July 24, 2006

The Nagging Question of Moral Corruption

Last Saturday, a "demonstration against Israel's aggressive war in Lebanon and the Gaza Strip" was hold in Berlin by several groups and organisations of the "Left anti-war- and peace movement, the Palestinian community and Lebanese an Arab associations".



Germany is paying for its war crimes. When will Israel be paying for hers?

Targeted bombs on refugees and children.




Israeli Children:
A Chip off The Old Block.

German Media = Biased, Partisan, Pro-Israel




Does the Chrildren's Rights Convention apply to them as well or do they have to be blonde?

Everyday life in Palestine




Israel's Military Targets

Uno Resolutions are Enforced with Israeli Hatred and American Weapons




Israeli Self-Defense
Shame on you...




The Pictures are from opposight.de and Freies Politikforum für Demokraten und Anarchisten.

Now this may be a naive question, but where were those protesters when Israeli children were blown up in pizzerias, ice cream parlours, discoes and busses?

Elsewhere, on Saturday, after years of obscurity, attention was finally being paid to Arno Breker, the sculptor whose monumental neo-classical figures so vividly expressed Nazi racial ideology that he became known as "Hitler's favourite sculptor".

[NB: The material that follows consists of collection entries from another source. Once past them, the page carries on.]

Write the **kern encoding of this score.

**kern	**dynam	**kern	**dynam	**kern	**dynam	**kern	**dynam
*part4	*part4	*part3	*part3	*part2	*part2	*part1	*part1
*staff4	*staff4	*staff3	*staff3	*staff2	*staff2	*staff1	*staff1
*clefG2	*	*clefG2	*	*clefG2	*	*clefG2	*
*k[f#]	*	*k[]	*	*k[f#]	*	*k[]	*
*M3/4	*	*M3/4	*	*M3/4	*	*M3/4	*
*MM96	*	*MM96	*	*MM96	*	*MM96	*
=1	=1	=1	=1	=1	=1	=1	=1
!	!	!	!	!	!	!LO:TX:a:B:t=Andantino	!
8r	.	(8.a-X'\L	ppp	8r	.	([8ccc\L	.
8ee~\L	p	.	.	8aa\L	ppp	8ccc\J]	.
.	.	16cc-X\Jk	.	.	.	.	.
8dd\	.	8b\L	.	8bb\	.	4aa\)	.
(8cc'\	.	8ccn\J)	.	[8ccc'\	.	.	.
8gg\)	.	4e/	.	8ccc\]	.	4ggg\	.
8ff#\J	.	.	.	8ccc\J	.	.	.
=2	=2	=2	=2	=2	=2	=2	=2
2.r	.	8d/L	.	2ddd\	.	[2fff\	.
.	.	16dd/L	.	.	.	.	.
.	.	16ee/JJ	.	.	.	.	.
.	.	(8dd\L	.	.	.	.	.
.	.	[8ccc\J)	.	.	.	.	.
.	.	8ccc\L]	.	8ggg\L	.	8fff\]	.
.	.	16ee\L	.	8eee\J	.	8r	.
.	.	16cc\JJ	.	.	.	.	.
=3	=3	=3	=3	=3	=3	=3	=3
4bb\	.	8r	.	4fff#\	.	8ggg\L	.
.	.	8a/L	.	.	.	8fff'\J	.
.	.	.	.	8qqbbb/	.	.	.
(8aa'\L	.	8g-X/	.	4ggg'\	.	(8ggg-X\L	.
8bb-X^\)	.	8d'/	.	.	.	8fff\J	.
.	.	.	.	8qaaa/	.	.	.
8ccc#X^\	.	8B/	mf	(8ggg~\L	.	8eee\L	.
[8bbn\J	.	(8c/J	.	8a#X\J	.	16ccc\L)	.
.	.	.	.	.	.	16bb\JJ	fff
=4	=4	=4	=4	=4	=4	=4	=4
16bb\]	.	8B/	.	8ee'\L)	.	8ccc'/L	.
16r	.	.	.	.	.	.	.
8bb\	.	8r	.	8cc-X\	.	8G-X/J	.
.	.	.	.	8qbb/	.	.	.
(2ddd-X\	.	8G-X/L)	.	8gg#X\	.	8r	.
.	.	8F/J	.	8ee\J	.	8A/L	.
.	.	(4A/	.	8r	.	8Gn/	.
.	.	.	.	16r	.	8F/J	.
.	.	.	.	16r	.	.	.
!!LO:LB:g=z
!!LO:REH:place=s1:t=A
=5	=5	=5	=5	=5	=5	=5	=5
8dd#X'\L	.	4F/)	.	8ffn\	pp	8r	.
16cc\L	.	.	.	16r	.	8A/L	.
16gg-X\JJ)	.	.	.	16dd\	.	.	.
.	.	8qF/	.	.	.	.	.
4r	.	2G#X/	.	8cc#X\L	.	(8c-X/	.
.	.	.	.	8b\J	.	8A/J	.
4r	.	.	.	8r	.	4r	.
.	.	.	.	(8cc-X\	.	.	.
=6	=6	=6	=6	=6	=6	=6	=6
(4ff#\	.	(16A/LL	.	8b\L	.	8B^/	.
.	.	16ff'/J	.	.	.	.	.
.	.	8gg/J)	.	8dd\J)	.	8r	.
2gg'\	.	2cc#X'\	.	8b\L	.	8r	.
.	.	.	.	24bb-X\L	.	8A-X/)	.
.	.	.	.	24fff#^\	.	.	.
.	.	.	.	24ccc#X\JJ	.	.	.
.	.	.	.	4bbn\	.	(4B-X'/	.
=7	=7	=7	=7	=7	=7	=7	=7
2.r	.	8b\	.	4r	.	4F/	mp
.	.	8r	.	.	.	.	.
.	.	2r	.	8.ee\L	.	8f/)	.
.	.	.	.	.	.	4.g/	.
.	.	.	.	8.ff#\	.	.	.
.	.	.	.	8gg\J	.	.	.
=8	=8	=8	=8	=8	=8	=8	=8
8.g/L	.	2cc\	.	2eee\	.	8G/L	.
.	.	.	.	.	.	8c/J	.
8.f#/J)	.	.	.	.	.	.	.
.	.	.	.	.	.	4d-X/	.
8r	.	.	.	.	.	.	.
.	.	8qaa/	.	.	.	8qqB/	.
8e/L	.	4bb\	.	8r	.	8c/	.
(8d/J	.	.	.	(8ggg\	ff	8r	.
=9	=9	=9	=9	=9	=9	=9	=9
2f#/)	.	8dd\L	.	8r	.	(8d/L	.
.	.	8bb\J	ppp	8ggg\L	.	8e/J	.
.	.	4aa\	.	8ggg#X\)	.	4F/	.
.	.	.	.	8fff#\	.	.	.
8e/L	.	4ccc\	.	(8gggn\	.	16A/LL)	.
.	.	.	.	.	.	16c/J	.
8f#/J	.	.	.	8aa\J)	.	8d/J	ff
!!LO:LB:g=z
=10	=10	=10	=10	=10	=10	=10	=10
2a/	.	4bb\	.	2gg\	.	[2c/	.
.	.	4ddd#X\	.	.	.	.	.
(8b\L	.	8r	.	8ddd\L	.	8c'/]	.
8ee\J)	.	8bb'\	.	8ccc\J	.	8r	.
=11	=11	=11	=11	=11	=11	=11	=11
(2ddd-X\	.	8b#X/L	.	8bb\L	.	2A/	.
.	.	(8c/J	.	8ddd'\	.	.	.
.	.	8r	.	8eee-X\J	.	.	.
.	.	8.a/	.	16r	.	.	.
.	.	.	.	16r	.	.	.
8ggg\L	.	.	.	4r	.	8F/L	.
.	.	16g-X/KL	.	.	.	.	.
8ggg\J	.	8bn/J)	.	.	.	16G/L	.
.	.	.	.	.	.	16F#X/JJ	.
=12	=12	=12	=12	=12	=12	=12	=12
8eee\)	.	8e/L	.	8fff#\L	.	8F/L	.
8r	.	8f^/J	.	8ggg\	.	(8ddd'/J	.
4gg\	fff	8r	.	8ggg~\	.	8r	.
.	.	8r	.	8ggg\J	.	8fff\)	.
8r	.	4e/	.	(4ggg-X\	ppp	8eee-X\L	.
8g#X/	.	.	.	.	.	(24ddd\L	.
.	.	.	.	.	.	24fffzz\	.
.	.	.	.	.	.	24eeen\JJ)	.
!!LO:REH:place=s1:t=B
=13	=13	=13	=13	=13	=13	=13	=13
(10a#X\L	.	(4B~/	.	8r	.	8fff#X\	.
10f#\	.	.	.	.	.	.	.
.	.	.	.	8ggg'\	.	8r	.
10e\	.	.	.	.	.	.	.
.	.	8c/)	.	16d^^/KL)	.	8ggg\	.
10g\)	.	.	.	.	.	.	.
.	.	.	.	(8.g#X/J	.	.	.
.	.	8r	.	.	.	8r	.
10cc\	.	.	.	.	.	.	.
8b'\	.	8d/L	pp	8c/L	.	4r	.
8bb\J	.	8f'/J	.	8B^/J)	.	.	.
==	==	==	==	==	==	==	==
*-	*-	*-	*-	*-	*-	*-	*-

Cultural officials stated that six decades after the end of the war, Germans were more than ready for a discussion of how a gifted artist accommodated, and was co-opted by, the Nazi regime. Breker's moral corruption, they said, was precisely what makes him worth studying, a view that was supported by Nobel laureate Günter Grass, who thinks it could help answering the nagging question of why people turned.

Protests were very few. I guess most of the avid anti-Nazis had all their energies focused on the Nazi state of Israel and on competing with a dead sculptor for the role as an explanatory model for the phenomenon of moral corruption.